En effet, le test Diagnostics-Pasteur est de bien meilleure qualité, comme le confirment les tests pratiqués aux Etats-Unis fin 1985 et en 1986, notamment par la Croix-Rouge américaine. Sa sensibilité est ainsi bien meilleure puisque le test Pasteur détecte plus de sujets porteurs du virus que celui d’Abbott. Pasteur utilise une technique moderne automatisable. La Croix-Rouge américaine confirmera le 7 octobre 1986 que, même après les modifications demandées, les performances du test Abbott restent mauvaises par rapport à celles de son concurrent.

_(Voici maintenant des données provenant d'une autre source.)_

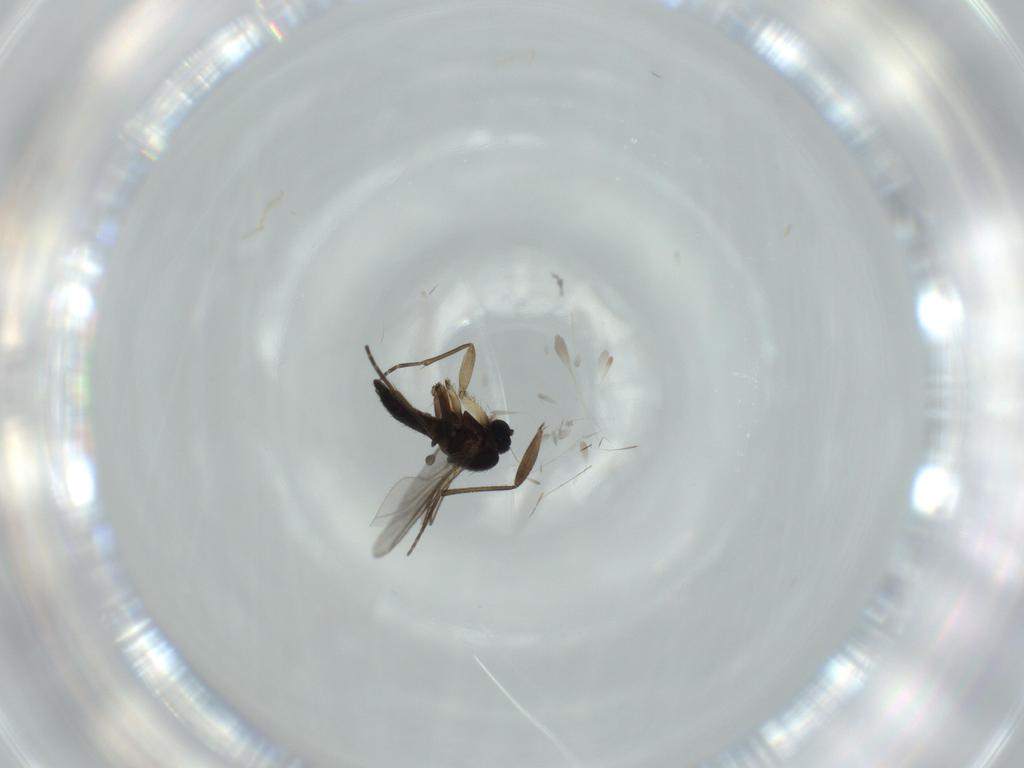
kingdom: Animalia
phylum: Arthropoda
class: Insecta
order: Diptera
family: Sciaridae
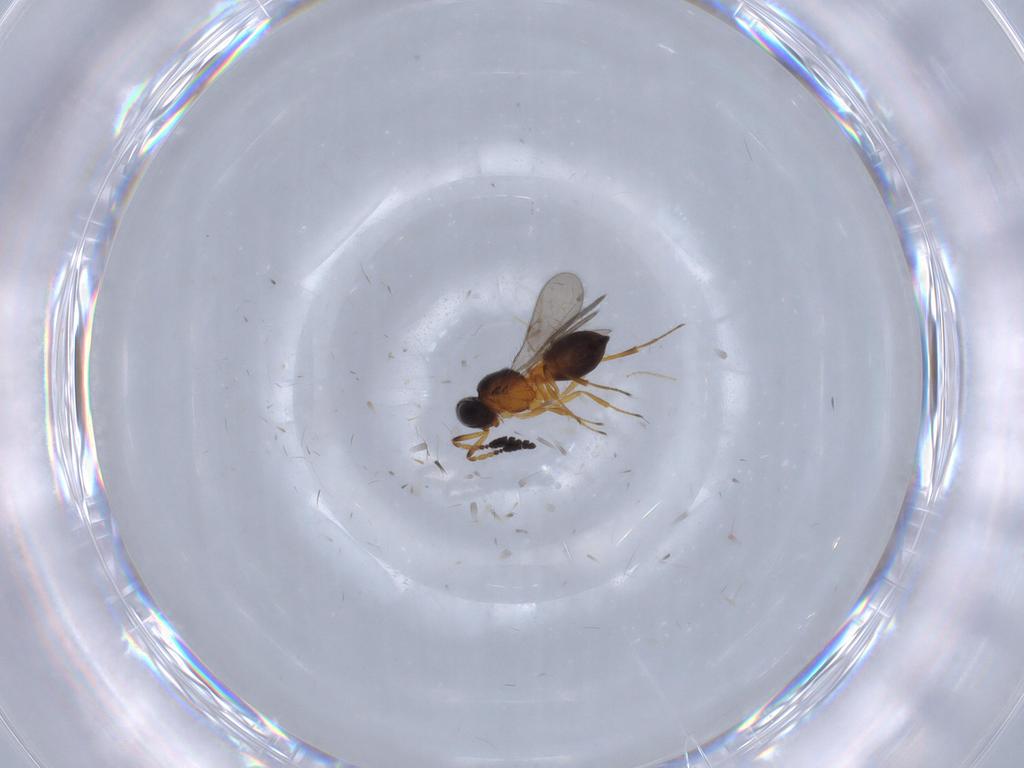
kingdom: Animalia
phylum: Arthropoda
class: Insecta
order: Hymenoptera
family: Scelionidae
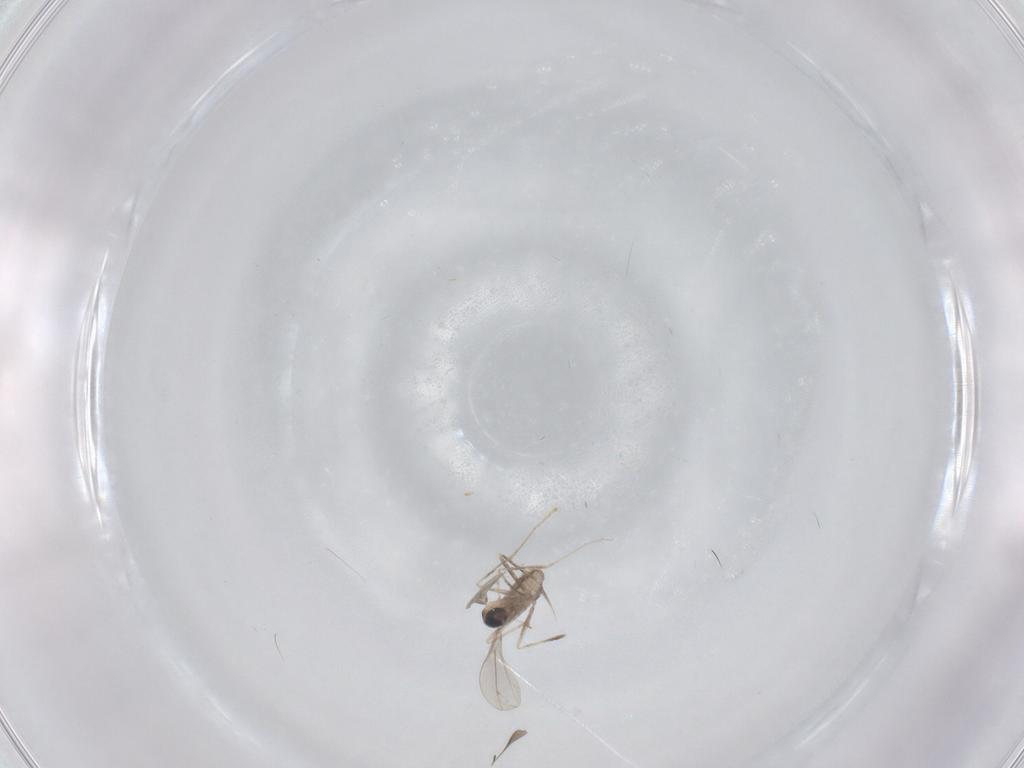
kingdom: Animalia
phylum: Arthropoda
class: Insecta
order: Diptera
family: Cecidomyiidae
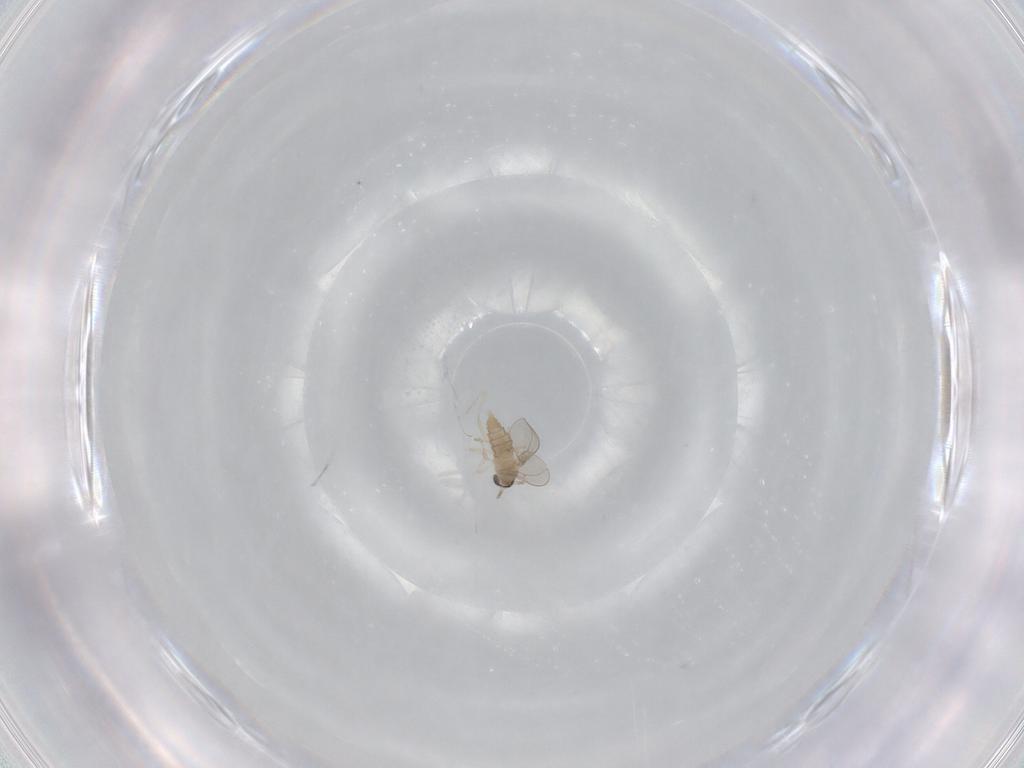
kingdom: Animalia
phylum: Arthropoda
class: Insecta
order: Diptera
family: Cecidomyiidae
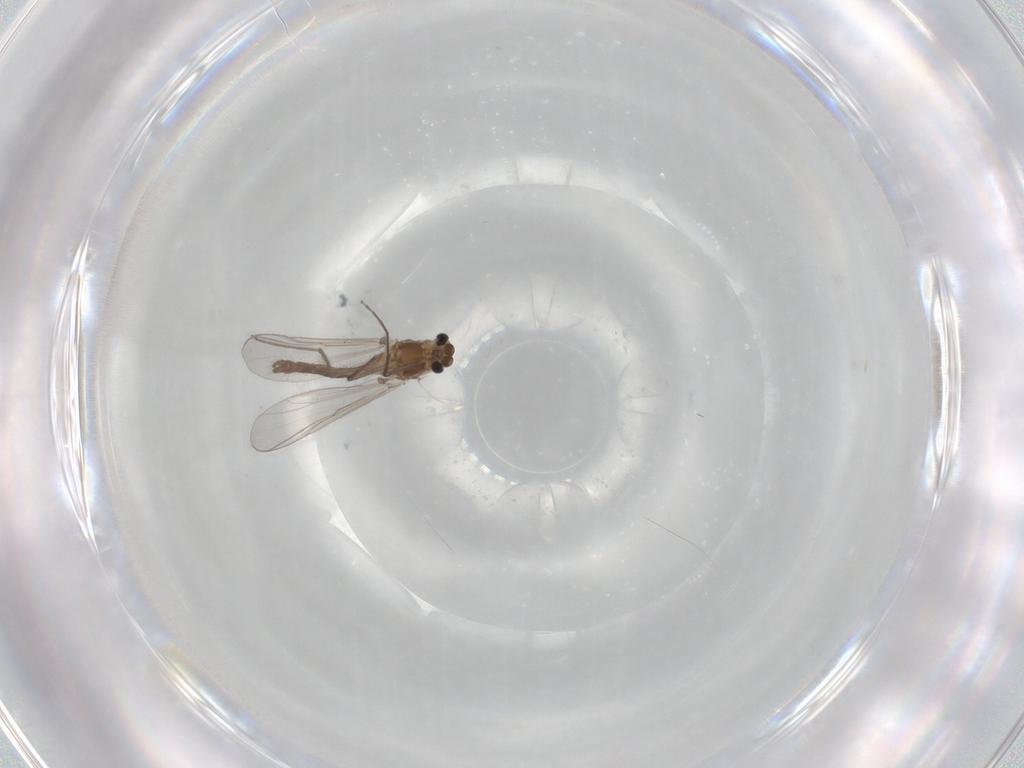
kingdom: Animalia
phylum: Arthropoda
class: Insecta
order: Diptera
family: Chironomidae
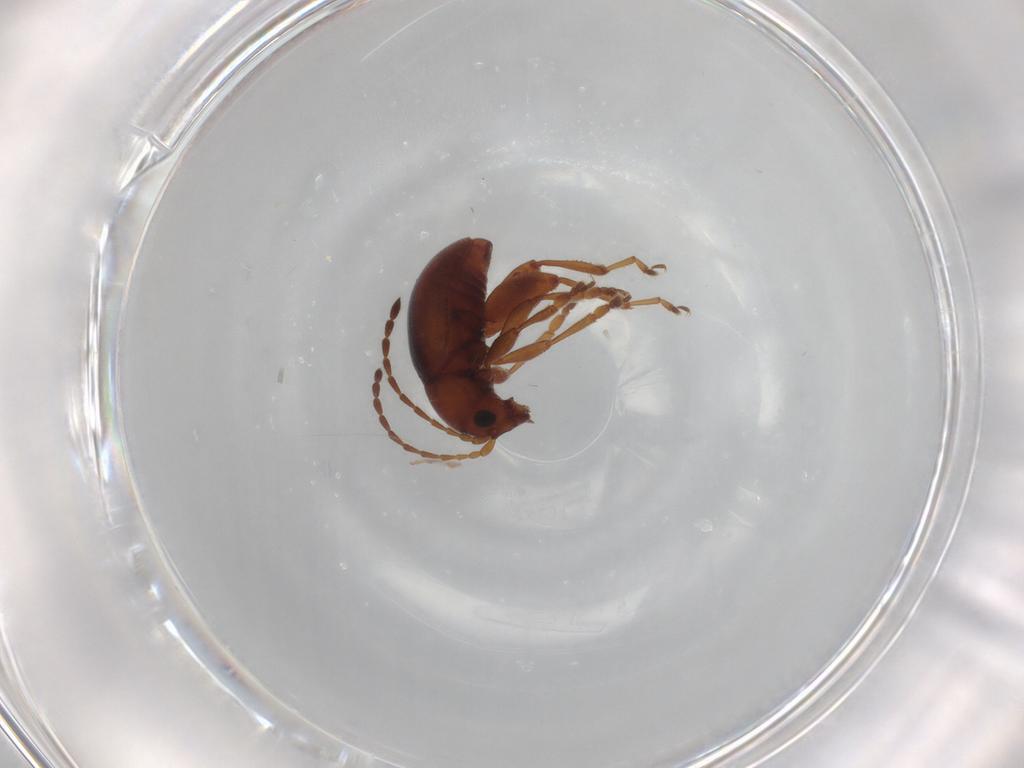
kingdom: Animalia
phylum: Arthropoda
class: Insecta
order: Coleoptera
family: Chrysomelidae
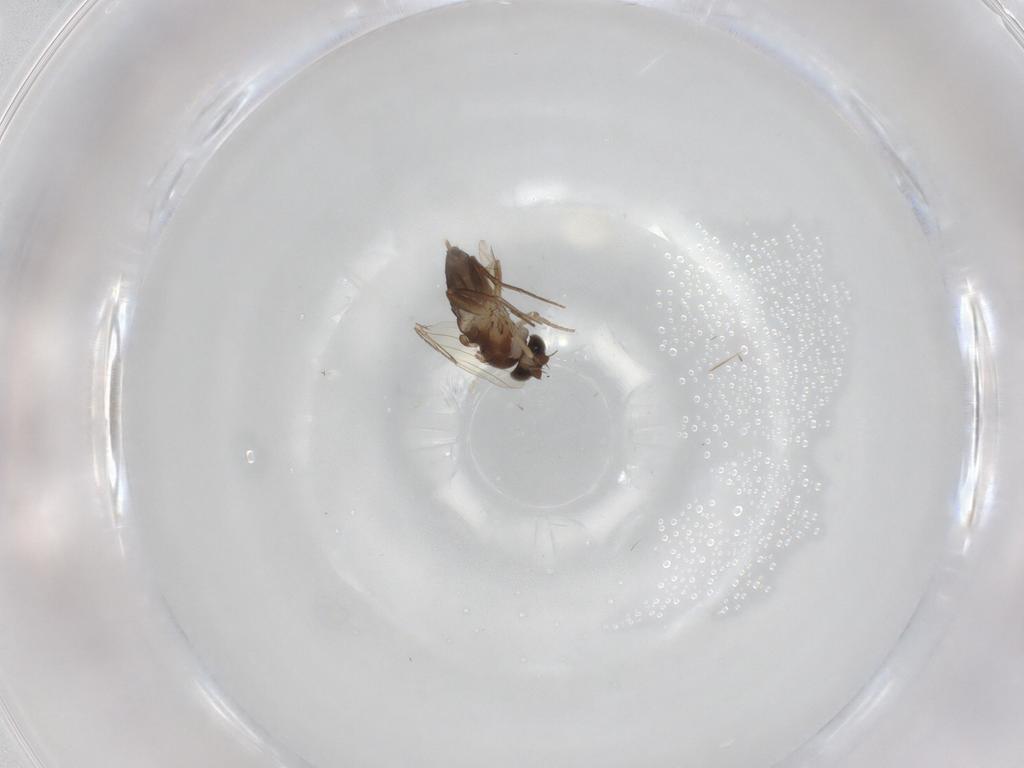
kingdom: Animalia
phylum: Arthropoda
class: Insecta
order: Diptera
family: Phoridae
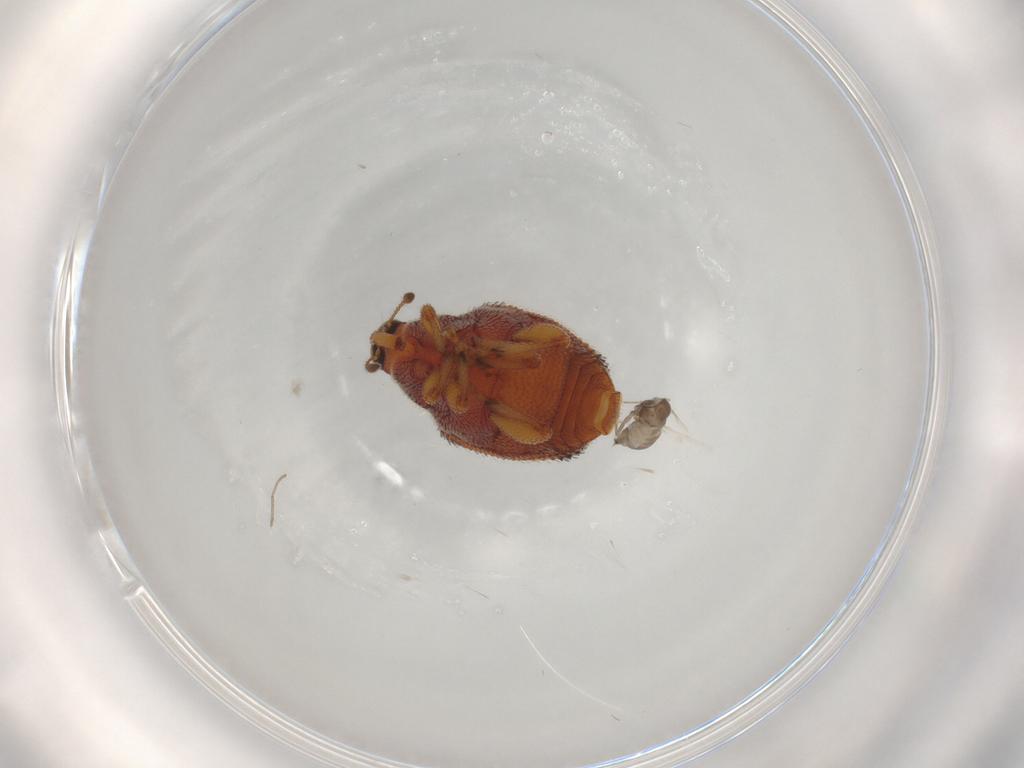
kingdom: Animalia
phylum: Arthropoda
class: Insecta
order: Coleoptera
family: Curculionidae
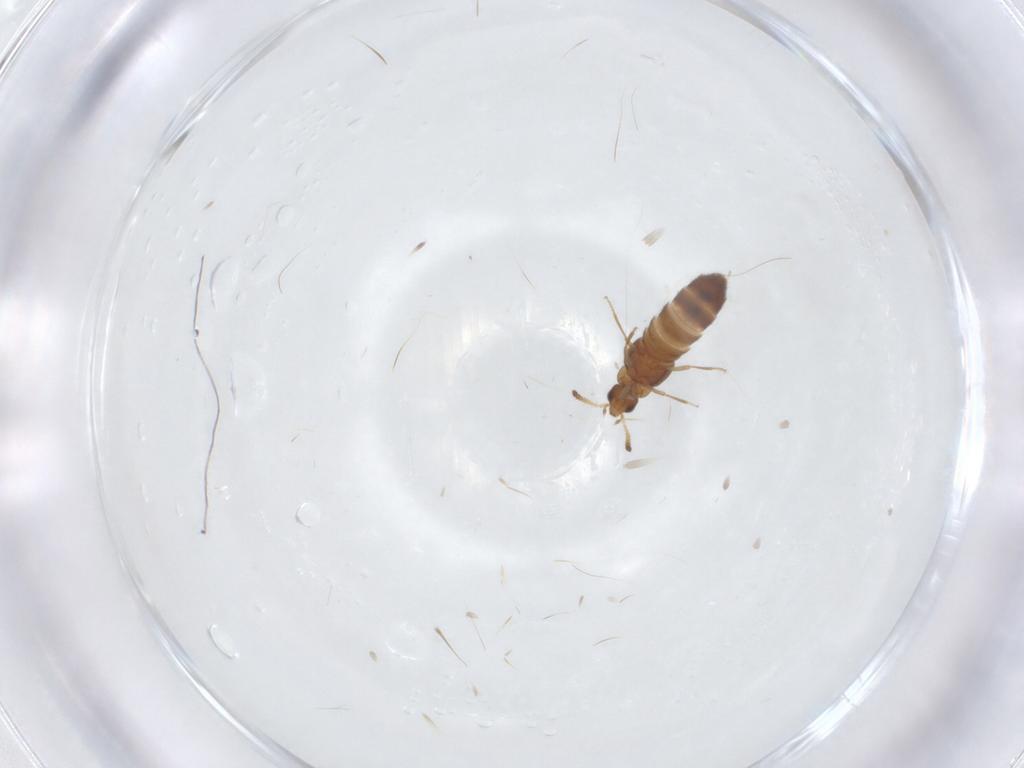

Le test de Diagnostics-Pasteur avait de plus l’avantage, fin février 1985, d’avoir été déjà évalué avec succès en France. Il pouvait donc être enregistré immédiatement. Mais le lobbying agressif de la firme américaine entraînera la mise en place d’un essai comparatif à grande échelle de l’ensemble des tests industriels. Or Diagnostics- Pasteur pouvait commencer à livrer des tests en grande quantité dès le 15 avril 1985. Le directeur de Diagnostics-Pasteur, M. Jean Weber, préconisa alors vainement un scénario à l’américaine : autorisation immédiate de son seul test avant même que sa société soit capable de fournir 50 % du marché français. Le dépistage serait recommandé (comme en Allemagne et aux Etats-Unis) mais non rendu obligatoire : la précocité de la mesure avait pour corollaire une montée en puissance progressive.

C’est un tel scénario qu’aurait choisi le gouvernement français s’il avait eu pour objectif principal de favoriser les intérêts de la société Diagnostics-Pasteur. Mais, à partir de la réunion interministérielle du 14 mai 1985, la décision est prise de s’orienter vers un dépistage systématique de tous les dons de sang, et donc de ne pas autoriser les réactifs avant début juillet, pour que tous les produits sanguins puissent être testés simultanément.

Le test Diagnostics-Pasteur sera certes agréé fin juin 1985, soit un mois avant le test Abbott, mais tous les tests industriels concurrents seront sur le marché et également remboursés le 31 juillet 1985, date du début du dépistage obligatoire. Et Abbott prendra environ 50 % du marché français.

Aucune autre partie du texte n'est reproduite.